**Explore the material**
1: According to the passage on indenoisoquinoline synthesis, what activity of indenoisoquinolines was proved by a COMPARE analysis?
2: Continue the passage on indenoisoquinoline synthesis from where it stops.

Recently, considerable attention has been focused on the transition-metal complex-catalysed synthesis of fused heterocycles in one step.¹ Among the various possibilities, we focused our attention on the development of atom- and step-economical methods for the synthesis of indenoisoquinolines, which are highly fused N-heterocyclic compounds bearing a planar tetracyclic structure. The topoisomerase I (Top I) inhibitory activity of indenoisoquinolines² was proved by a COMPARE analysis,³ which also showed better pharmacokinetic features and stability than those of the known Top I inhibitors such as naturally occurring camptothecins (CPTs) (Fig. 1).⁴ Indeed, two water-soluble CPTs, irinotecan (LMP400) and topotecan, have been used for clinical cancer therapy to date.⁵ However, CPTs have serious drawbacks, such as significant dose-limiting toxicity and instability of the DNA binding complex after removal of CPTs.⁴

Fig. 1 Structures of camptothecin, irinotecan, topotecan, and indenoisoquinoline.

**Source information**
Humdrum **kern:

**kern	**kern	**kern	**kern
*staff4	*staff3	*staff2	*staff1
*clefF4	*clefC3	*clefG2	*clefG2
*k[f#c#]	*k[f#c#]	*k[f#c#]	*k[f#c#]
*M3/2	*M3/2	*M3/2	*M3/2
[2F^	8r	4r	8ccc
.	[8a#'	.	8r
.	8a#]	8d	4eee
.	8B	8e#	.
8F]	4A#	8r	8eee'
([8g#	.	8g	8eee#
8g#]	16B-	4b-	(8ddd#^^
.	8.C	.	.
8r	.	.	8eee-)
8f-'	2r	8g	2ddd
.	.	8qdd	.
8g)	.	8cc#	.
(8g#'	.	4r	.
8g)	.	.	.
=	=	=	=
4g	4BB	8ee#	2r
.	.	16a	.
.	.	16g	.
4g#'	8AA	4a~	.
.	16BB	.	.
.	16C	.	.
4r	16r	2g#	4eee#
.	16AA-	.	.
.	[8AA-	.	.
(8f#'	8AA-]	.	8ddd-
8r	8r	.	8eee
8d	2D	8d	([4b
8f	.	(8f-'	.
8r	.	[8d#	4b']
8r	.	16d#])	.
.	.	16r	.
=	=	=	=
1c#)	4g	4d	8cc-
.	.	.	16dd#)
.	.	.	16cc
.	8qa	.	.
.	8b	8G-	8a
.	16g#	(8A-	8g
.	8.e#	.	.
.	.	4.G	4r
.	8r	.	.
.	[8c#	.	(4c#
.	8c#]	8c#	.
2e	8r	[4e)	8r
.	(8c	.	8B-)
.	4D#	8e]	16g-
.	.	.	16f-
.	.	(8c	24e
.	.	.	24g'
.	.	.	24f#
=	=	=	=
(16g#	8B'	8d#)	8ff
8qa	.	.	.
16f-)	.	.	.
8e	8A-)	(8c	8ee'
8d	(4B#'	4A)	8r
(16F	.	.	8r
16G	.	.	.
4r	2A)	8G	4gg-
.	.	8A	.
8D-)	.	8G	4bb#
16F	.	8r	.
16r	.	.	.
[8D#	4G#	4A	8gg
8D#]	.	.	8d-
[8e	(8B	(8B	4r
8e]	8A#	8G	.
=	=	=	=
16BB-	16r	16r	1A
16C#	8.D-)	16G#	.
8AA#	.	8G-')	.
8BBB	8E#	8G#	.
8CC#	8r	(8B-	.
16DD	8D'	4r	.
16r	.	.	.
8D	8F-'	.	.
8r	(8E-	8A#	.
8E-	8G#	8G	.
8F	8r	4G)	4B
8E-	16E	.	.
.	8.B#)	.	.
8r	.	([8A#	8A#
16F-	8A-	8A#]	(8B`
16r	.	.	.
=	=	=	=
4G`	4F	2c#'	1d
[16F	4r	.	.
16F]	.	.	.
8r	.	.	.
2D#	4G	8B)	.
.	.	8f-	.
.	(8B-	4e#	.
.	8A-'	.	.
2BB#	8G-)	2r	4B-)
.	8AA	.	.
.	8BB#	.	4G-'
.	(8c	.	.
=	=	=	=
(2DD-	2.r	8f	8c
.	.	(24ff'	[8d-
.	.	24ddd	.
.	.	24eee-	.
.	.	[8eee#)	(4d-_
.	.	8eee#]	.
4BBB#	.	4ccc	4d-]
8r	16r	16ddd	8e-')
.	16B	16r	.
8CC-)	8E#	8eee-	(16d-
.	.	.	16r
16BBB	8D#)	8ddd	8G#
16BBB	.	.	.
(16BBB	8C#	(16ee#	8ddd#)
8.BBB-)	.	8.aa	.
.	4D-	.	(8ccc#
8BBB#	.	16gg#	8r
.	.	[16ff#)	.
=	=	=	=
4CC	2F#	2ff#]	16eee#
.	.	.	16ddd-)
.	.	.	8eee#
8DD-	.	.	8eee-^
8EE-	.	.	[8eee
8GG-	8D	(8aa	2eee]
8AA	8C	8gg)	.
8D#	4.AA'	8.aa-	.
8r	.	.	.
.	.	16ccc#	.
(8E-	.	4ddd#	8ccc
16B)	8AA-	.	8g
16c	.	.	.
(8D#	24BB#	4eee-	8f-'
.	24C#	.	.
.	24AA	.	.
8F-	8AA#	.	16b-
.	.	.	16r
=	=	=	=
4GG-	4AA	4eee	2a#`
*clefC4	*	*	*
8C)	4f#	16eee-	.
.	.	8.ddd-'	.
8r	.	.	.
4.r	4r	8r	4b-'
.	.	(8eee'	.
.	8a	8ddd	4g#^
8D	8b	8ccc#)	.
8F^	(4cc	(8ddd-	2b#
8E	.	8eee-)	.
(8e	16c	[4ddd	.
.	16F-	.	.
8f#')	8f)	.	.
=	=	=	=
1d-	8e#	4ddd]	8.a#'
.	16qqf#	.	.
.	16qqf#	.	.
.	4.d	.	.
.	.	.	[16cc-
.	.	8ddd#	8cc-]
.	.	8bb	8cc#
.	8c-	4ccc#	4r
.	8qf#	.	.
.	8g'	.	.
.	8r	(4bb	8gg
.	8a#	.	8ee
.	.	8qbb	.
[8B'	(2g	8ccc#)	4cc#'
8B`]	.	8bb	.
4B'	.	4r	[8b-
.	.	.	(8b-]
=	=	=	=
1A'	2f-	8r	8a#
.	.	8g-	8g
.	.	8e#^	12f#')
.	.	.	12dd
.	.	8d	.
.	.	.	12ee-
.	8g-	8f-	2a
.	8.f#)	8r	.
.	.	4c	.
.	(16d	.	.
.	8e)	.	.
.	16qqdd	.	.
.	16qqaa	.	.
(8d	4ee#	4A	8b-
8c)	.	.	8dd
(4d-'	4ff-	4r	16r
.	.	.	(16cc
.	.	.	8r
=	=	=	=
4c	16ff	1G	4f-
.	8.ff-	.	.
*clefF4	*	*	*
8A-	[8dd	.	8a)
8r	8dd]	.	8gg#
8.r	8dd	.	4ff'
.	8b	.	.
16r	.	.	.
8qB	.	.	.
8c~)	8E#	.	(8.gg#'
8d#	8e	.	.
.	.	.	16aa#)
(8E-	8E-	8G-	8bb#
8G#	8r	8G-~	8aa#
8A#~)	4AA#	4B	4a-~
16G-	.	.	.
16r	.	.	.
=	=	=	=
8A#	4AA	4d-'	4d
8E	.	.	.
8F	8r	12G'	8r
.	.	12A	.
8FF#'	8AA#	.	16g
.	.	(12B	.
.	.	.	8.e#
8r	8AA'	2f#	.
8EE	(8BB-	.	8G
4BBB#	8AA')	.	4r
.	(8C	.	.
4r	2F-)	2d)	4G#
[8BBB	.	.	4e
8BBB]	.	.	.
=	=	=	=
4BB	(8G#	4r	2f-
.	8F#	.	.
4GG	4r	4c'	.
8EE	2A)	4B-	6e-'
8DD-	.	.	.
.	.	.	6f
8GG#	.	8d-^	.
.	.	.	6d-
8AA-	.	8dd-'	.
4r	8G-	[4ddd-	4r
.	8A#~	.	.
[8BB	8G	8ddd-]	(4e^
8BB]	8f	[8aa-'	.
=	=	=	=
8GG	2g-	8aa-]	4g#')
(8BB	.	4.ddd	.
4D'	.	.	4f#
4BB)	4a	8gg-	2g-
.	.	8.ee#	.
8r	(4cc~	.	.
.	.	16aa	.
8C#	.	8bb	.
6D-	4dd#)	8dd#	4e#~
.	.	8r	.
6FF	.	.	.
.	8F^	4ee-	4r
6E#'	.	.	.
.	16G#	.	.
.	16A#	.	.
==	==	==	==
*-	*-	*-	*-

**Results for the exercise**
1: Their topoisomerase I (Top I) inhibitory activity.

2:
Top I inhibition activity, DNA interaction, and cytotoxicity of indenoisoquinolines in human cancer cell cultures have been individually evaluated and reported by Cushman,⁶ Kiem,⁷ and Ryckebusch;⁸ these studies proved the biological and pharmacological importance of indenoisoquinolines.⁹ However, only multi-step syntheses of indenoisoquinolines have been reported so far through the simple combination of well-known traditional reagents and reactions.¹⁰ Recently, transition-metal complex-catalysed approaches have emerged as alternative methods for the synthesis of indenoisoquinolines. Representative examples are summarised in Scheme 1: The ammonia-based four-component Ugi reaction, followed by a Cu(II)-catalysed annulation reaction to give indeno[1,2-c]isoquinoline-5,11-diones (Scheme 1a);¹¹ the Pd(II)-catalysed coupling reaction of amino acids with 2-(2-bromophenyl)-1H-indene-1,3(2H)-diones, generated from the modified Dieckmann condensation of phthalides with o-bromobenzaldehydes, followed by Heck-type carbonylative cycloamination with amino acids in the presence of a stoichiometric amount of Fe(CO)₅ (Scheme 1b);¹² the Co(II)/Zn-catalysed dual annulation reaction of 2-bromobenzaldehydes, amines, and alkynes to highly substituted indeno[1,2-c]-isoquinolin-5-ones, which were easily converted into indeno[1,2-c]isoquinoline-5,11-diones by oxidation with SeO₂ (Scheme 1c);¹³ and a Rh(III)-catalysed [4 + 2] cascade annulation of 2-phenyloxazolines with 2-diazo-1,3-indandiones to afford indeno[1,2-c]isoquinoline-5,11-diones (Scheme 1d).¹⁴ Thus, the development of a novel atom- and step-economical synthetic method for a variety of indeno[1,2-c]isoquinoline-5,11-diones is urgently desired.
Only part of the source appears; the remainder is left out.